By Laura Muñoz Tarrío
Travel and tourism were responsible for 8.1% of global greenhouse gas emissions in 2019, according to the World Travel and Tourism Council (WTTC). Despite this, tourism is considered “an important source of foreign exchange and employment and is closely linked to the social, economic and environmental well-being of many countries, especially developing countries” by the UN.
The WTTC forecasts that by 2023 this sector will be contributing 9.5 trillion dollars (8.9 trillion euros) to the world economy, in addition to creating 320 million jobs. It is therefore essential that it evolves and adapts to both the new demands of travelers and the needs of the planet.
Sustainable tourism, a ticket to survival
The COVID-19 pandemic significantly affected tourism, due to lockdowns and border closures. However, as early as 2022, there were more than 960 million international tourist trips, which means that two-thirds (66%) of the figures reached before 2020 were recovered, according to UNWTO. In this regard, Javier Iglesias, Director of Operations at Opinno, explains that “the tourism sector will continue to experience strong growth, in line with the increase in population and economic resources, which implies that the externalities it generates will also do so, hence the urgency to act”. This number of travelers “raises challenges related to overcrowding, cultural appropriation and loss of authenticity,” explains the European Commission.
These negative effects of overtourism have led some local communities and heritage tourism experts to oppose this type of travel. For this reason, and with the aim of changing their perspective, this sector must place these groups at the center of decision-making processes, according to the European Commission. Iglesias adds that “tourism should not jeopardize local culture and authenticity, but rather improve the circumstances of the populations that receive travelers.
In this context, ecotourism or sustainable tourism, which “takes into account current and future economic, social and environmental impacts to meet the needs of visitors, the industry, the environment and host communities,” is presented as the best option for the survival of the sector. It seeks to align with the 2030 Agenda and “implement policies to promote sustainable tourism that creates jobs and fosters local culture and products”.
What initiatives have organizations and companies implemented?
Given that sustainable tourism must “satisfy the needs of the present generation without compromising the capacity of future generations,” as Carlos Calderón, coordinator of the Master’s Degree in Ecological and Sustainable Tourism Management at the Polytechnic University of Madrid (UPM), explains in El País, many companies are taking action to adapt to this new reality.

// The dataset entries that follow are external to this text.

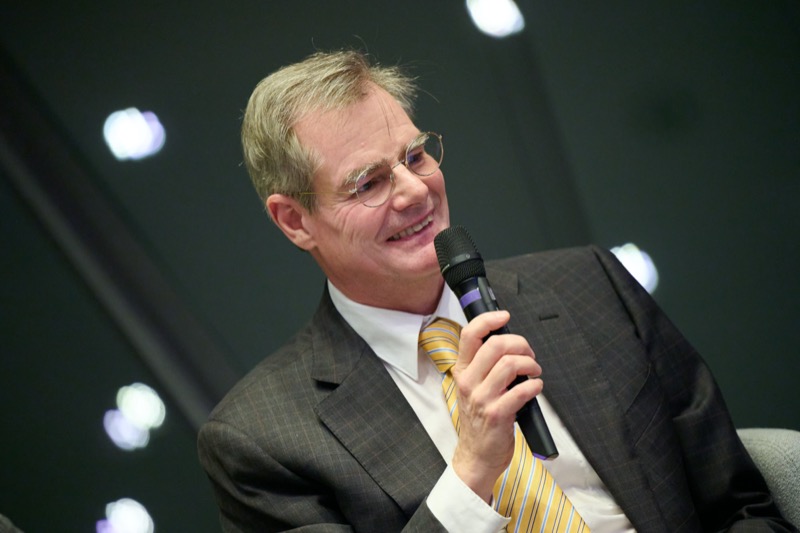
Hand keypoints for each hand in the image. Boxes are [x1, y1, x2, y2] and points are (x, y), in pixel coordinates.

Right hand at [450, 310, 541, 502]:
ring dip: (530, 364)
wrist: (476, 455)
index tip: (505, 316)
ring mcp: (482, 398)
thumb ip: (484, 366)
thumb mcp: (473, 388)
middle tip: (529, 353)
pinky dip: (534, 385)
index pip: (469, 335)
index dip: (489, 320)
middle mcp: (468, 382)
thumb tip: (508, 343)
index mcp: (462, 371)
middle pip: (495, 345)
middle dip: (519, 343)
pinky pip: (521, 391)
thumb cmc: (479, 420)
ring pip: (510, 365)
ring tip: (534, 371)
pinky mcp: (497, 414)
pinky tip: (536, 387)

Booking, for example, already shows on its website certificates that identify eco-friendly places, so that users can take this factor into account when choosing their accommodation. For its part, the multinational Meliá opened the first carbon neutral hotel in Menorca in 2022. This has “biomass boilers, geothermal energy and heat recovery, photovoltaic energy, recovery of clean and gray water, as well as digital technologies to measure and control the water footprint and reduce energy and water consumption,” as reported by the Balearic media Última Hora.

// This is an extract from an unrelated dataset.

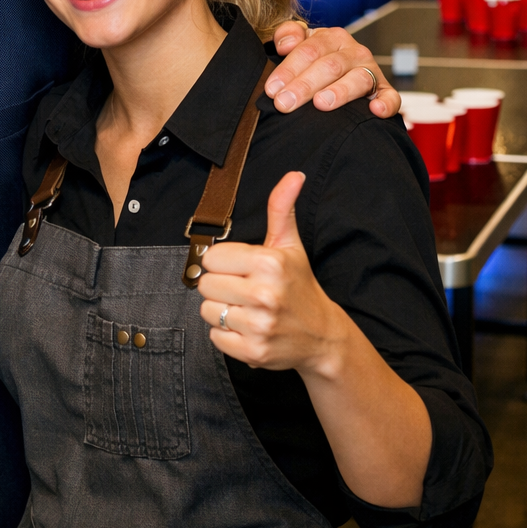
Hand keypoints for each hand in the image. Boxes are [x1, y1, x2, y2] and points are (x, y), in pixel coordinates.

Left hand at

On the other hand, companies such as Renfe focus on sustainability in transportation. Thus, this railway company has 80 % of electric trains that operate with renewable energy. It is also working on projects to convert liquefied natural gas into an alternative fuel for its trains.

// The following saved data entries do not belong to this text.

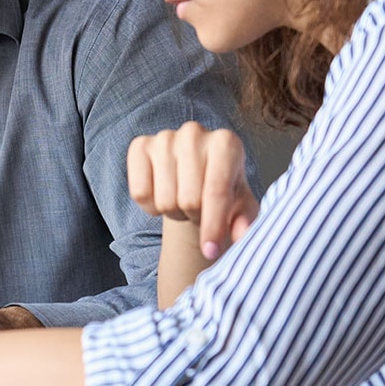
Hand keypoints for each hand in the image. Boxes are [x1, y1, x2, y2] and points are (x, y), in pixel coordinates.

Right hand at [127, 121, 258, 260]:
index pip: (216, 191)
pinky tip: (162, 196)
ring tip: (184, 205)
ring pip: (165, 200)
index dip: (213, 226)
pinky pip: (139, 192)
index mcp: (226, 143)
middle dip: (195, 218)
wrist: (195, 175)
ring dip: (175, 213)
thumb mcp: (242, 206)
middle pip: (189, 200)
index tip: (211, 252)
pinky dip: (151, 207)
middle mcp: (194, 133)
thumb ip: (245, 220)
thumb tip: (239, 235)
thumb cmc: (223, 190)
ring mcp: (164, 137)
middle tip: (200, 214)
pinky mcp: (139, 145)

Viajes El Corte Inglés is also working along these lines. The department store division focused on tourism has had a section dedicated to sustainable experiences since 2022, in addition to having partnered with the company South Pole to offer a digital solution that will allow its customers to measure the impact of their trips and offset their CO2 emissions, as reported by Europa Press.
On the other side of the world, in Saudi Arabia, the luxury tourism projects The Red Sea and AMAALA, promoted by Red Sea Global, are committed to regenerative tourism, i.e. tourism that not only does not harm the natural environment, but also contributes to increasing biodiversity.
Organizations should also promote this sustainable change of course by rewarding those who join in. For this reason, there are initiatives such as that of the Global Sustainable Tourism Council, which gives awards to companies that maximize the benefits of their activities for the environment and minimize negative impacts. A similar action is led by the European Union with the award of the Ecolabel, which “shows clients and consumers which accommodations comply with the criteria required for sustainable tourism”, as National Geographic explains.
Ecotourism not only guarantees the survival of the different destinations by taking care of the environment and its biodiversity, but also cares about the prosperity of local communities, their needs and wishes. However, Iglesias stresses that “although there are already multiple initiatives that strive to offer sustainable alternatives, there is still a need for great innovation to raise awareness and empower tourists, so that they make better consumption decisions and are able to manage their ecological footprint”. So, this new way of enjoying nature and cultural heritage involves finding a balance between the tourist’s enjoyment and the conservation of the environment and its people, so that travel does not harm the planet.